What is the tank space requirement for the most common betta compatible fish/shrimp snails? I feel it is far easier to choose the tank mates, then calculate the space required so I can buy a tank of the right size rather than scramble about buying a tank, then constantly trying to find someone that will 'fit'.

For instance- how much space does a snail need of his own?
Tetras (per tetra, I know they must come in schools by default or if you prefer the space 5 tetras would need)?
Ghost shrimp?
etc etc etc.

I would feel better having all the space numbers written down so I can design a tank from the ground up and cater to everyone's needs instead of adjust as I go.


----------



## jaysee (Dec 9, 2009)

How much space fish need.....is something we all have to decide for ourselves. Some people are happy to provide the bare minimum (some the smallest of the small), while others prefer to provide more room than what's "needed".

I will tell you the guideline that I came up with for schooling fish. 1 inch to 1 foot. For every inch in length, the fish needs 1 foot of tank length.


----------



## Flint (Oct 22, 2013)

If you are looking to be able to keep a variety of betta-compatible fish, I would go with a 20 gallon long. You could keep 6-10 tetras, 6-10 cories, a betta, a nerite snail and a handful of ghost shrimp. I think this size will give you the best options.


----------



## Taeanna (Apr 2, 2013)

Thank you both for the help but that wasn't really what I had in mind. Keep in mind I always plan on going over and 'spoiling' everyone when it comes to tank space. But I am a planner by nature which makes it easier for me to choose the fish I want first and then work out the tank size second.
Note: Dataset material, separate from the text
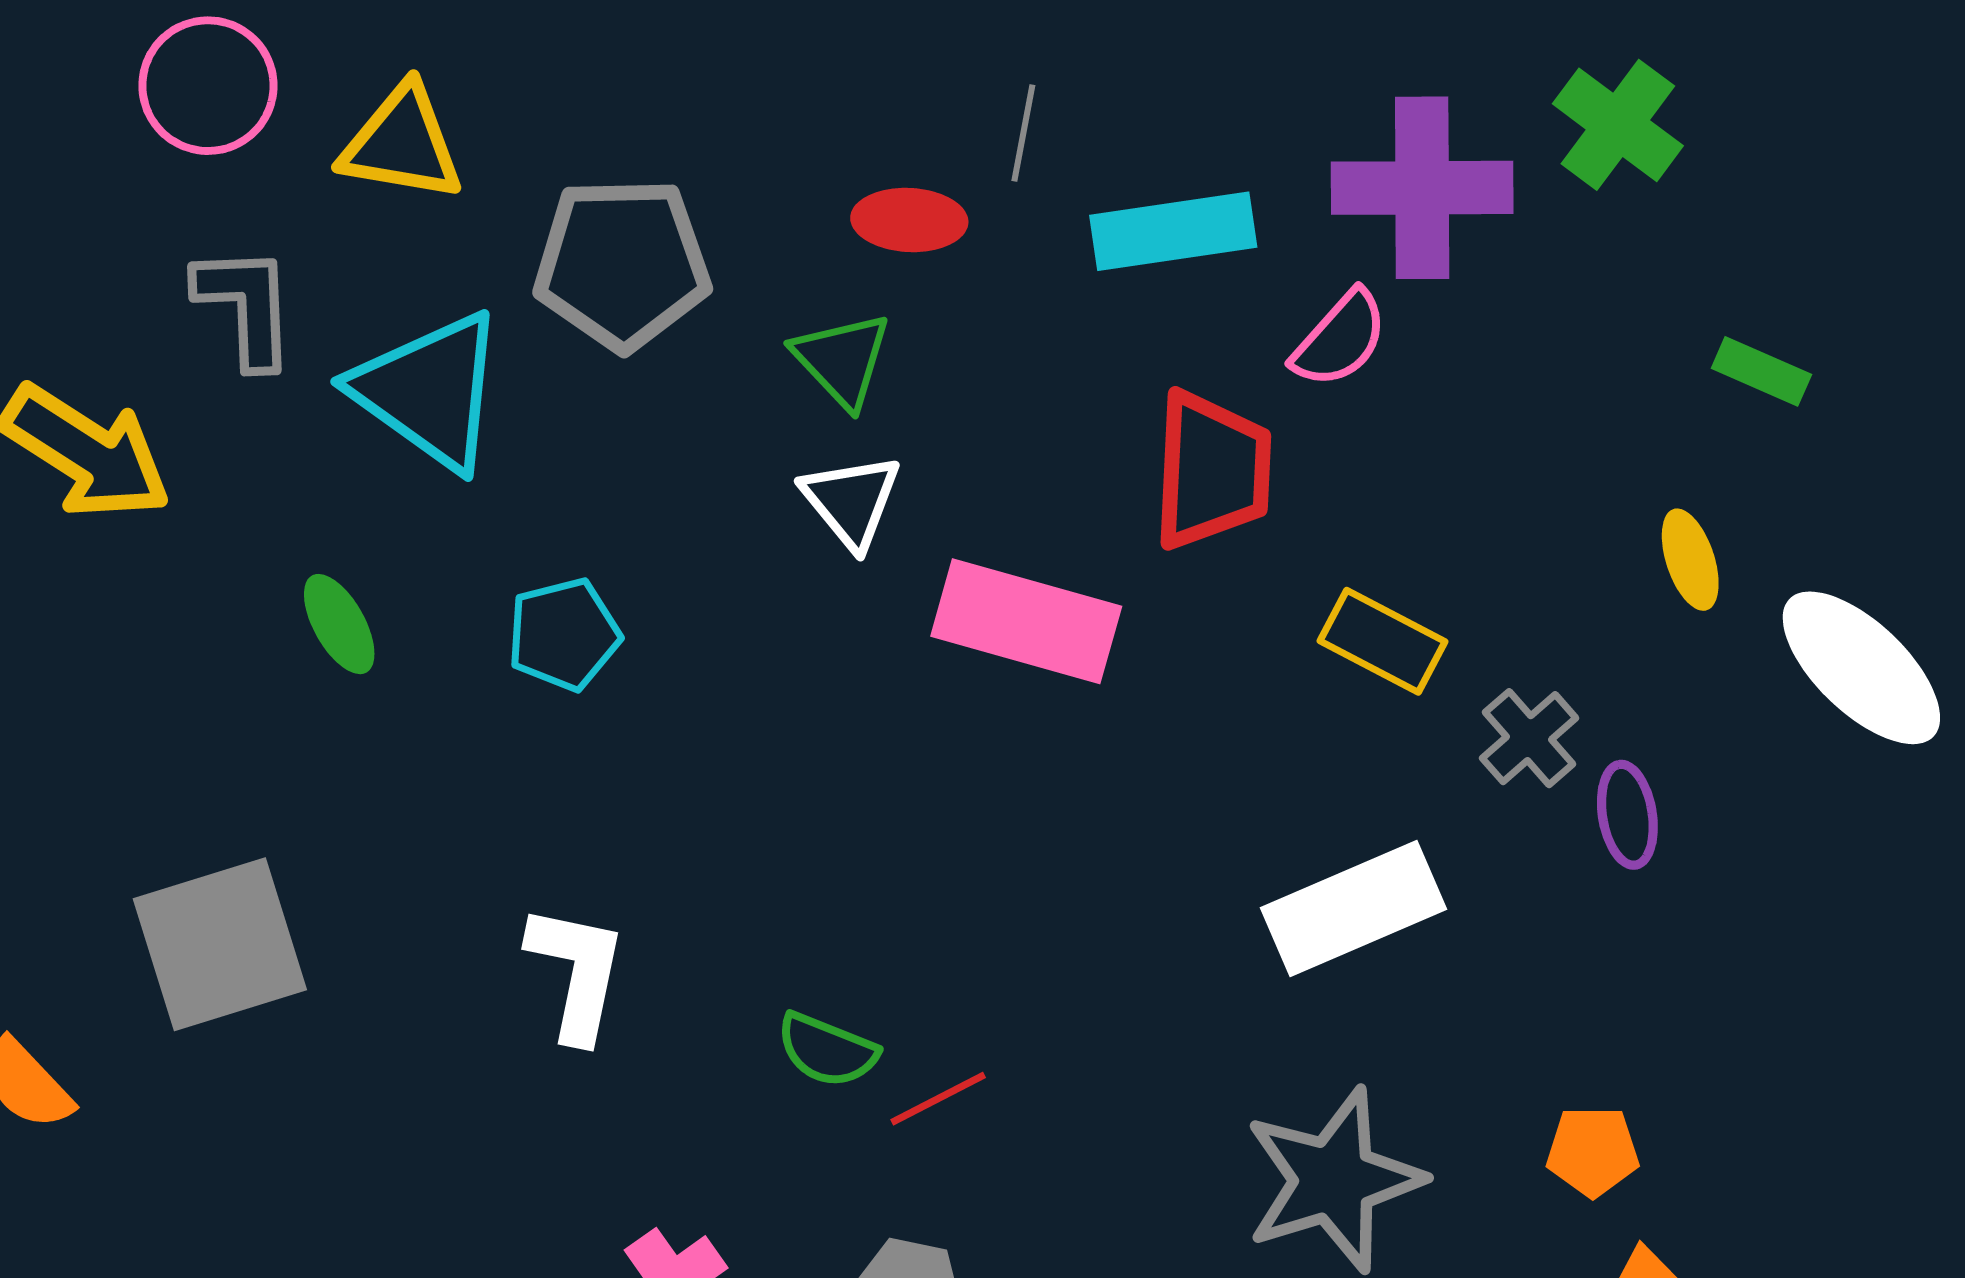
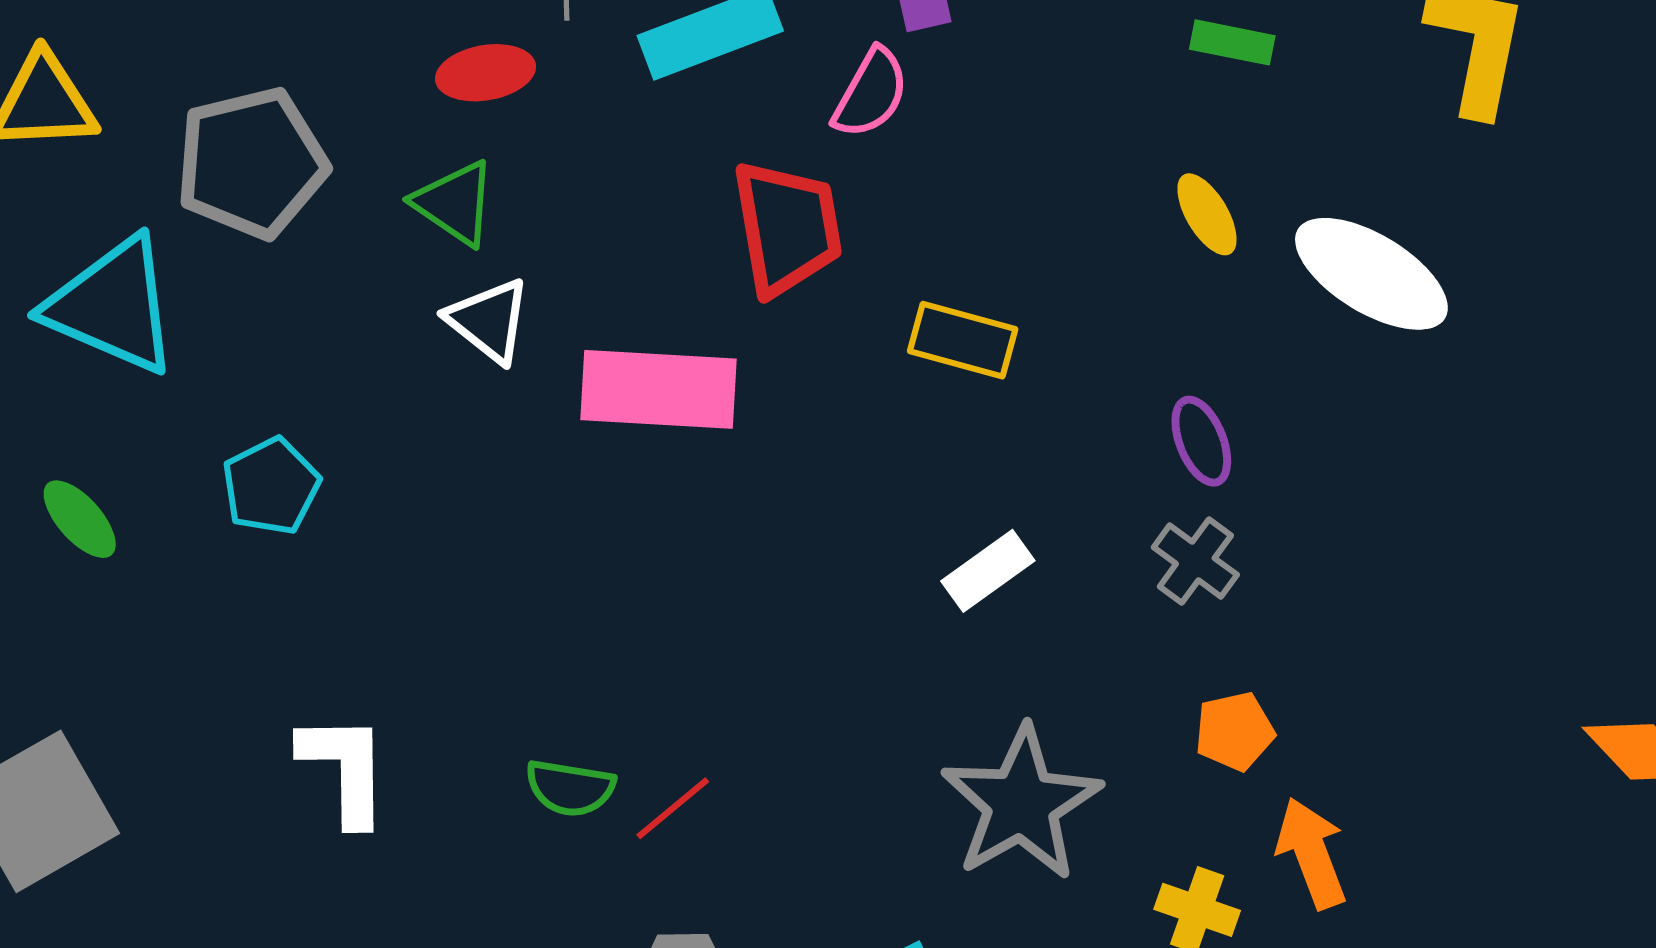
gray cross: (1529, 738) -> (1195, 561), moved
white rectangle: (1354, 908) -> (988, 571), size x0.6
I don't have the space nor money to simply get a monster tank and then attempt to cram fish into it :/ uni takes it all.


----------



## jaysee (Dec 9, 2009)

My school of 8 pictus all exist in about 20 gallons of water in the 125. Is that what you mean?


----------



## Flint (Oct 22, 2013)

You can't do much with under 20 gallons. A 2.5 or 5 gallon can handle a betta and a nerite. A 10 gallon can handle a betta, a nerite, some ghost shrimp or 5 dwarf Cory's or 5 micro rasboras.


----------



## Taeanna (Apr 2, 2013)

Not particularly but thank you for continuing to try and help me. I was going to do it the opposite way to what you and other keepers do it.
Instead of saying 'I have this size tank, what can I fit?' I wish to pick from a list and say 'if I choose all of these fish I will need this much space' And then go looking for one that size or larger.

The reason I ask is because tanks in Australia are much more expensive than the US. For a frame of reference the only 20 liter tank (5 gallon) I have been able to find that is under three digits still costs 80.00- and that is at big W (our version of walmart I suppose... only more like a ritzier version of target that actually has good stock. The aquarium stockists cost way more)

It is far easier for me to have a game plan and save up especially than try to cobble the pieces together one at a time


----------



## jaysee (Dec 9, 2009)

If you come up with a stock list we can certainly tell you what size tank to look for.


----------